R: Qual o viés do seu mais novo trabalho, Tiné Equilibrista?
Tiné: O título do disco ele está em vários aspectos. Na parte musical, o equilíbrio entre a música eletrônica e a música orgânica. Ele tem muita base eletrônica e muitos instrumentos orgânicos. Na temática das letras, fala da questão do equilíbrio do planeta. Falamos de transgênico, da alimentação, que estamos se alimentando de veneno e ele vem para dar um sinal. Os políticos têm com o discurso que tem que ser assim, fala de agrotóxico. Tem uma música chamada A máquina. Nela abordo a questão da produção em grande escala gerada pelo capitalismo, onde tudo envolve o tempo. Na questão do que foi produzido em estúdio, outras em casa. Muita coisa foi produzido em estúdio e outra parte em casa e vejo equilíbrio nisso também.
Tiné se apresentando com a Academia da Berlinda (Reprodução: Facebook)
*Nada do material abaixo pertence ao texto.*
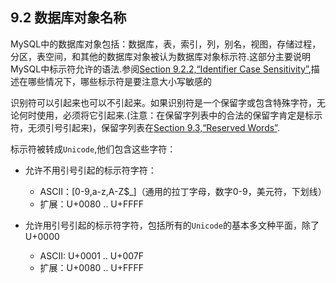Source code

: ## 9.2 数据库对象名称

MySQL中的数据库对象包括：数据库，表，索引，列，别名，视图，存储过程，分区，表空间，和其他的数据库对象被认为数据库对象标示符.这部分主要说明MySQL中标示符允许的语法.参阅[Section 9.2.2,“Identifier Case Sensitivity”](),描述在哪些情况下，哪些标示符是要注意大小写敏感的

识别符可以引起来也可以不引起来。如果识别符是一个保留字或包含特殊字符，无论何时使用，必须将它引起来.(注意：在保留字列表中的合法的保留字肯定是标示符，无须引号引起来)，保留字列表在[Section 9.3,“Reserved Words”]().

标示符被转成`Unicode`,他们包含这些字符：

* 允许不用引号引起的标示符字符：

  * ASCII：[0-9,a-z,A-Z$_]（通用的拉丁字母，数字0-9，美元符，下划线）
  * 扩展：U+0080 .. U+FFFF

* 允许用引号引起的标示符字符，包括所有的`Unicode`的基本多文种平面，除了U+0000
  * ASCII: U+0001 .. U+007F
  * 扩展：U+0080 .. U+FFFF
Passei doze anos sem fazer nada solo, então eu tinha muita música produzida e tinha tentado fazer projetos várias vezes para sair um disco. O artista é o equilibrista, fazendo a coisa do jeito que está. O show é outro fator equilibrista.No show dele vai ser eu e mais três músicas, com uma trilha tocando. uma parte vai ser mecânica e outra parte eletrônica. Então tem a questão do equilíbrio também nesse ponto do show. Já montei uma banda enxuta para continuar no conceito, porque um artista equilibrista só pode ter três músicos e não com sete, oito pessoas. Eu vivo me equilibrando em vários projetos.
R: Comente sobre o Nada Sem Ela , cd recém-lançado da Academia da Berlinda…
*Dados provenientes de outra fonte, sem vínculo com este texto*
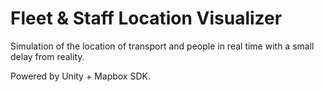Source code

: # Fleet & Staff Location Visualizer

Simulation of the location of transport and people in real time with a small delay from reality. 

Powered by Unity + Mapbox SDK.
Tiné: A gente acertou em várias coisas nesse disco. O momento de evolução musical é nítido nesse disco. Acertamos também, porque quando fomos pensar em produzir o disco, passamos mais de dois meses se juntando quase todo dia e parando pra fazer música. Fizemos mais de 70 músicas, escolhemos as melhores e começamos a arranjar, a coisa ganhando corpo. E aí tivemos uma grande sacada. Convidamos os nosso técnicos de P.A e Monitor, Fumato Snaidefight e Adriano Duprat Lemos, dois caras que sabem muito e somaram demais. Foi a melhor escolha que poderíamos fazer, além de nos acompanhar, são caras que tem conhecimento muito grande”.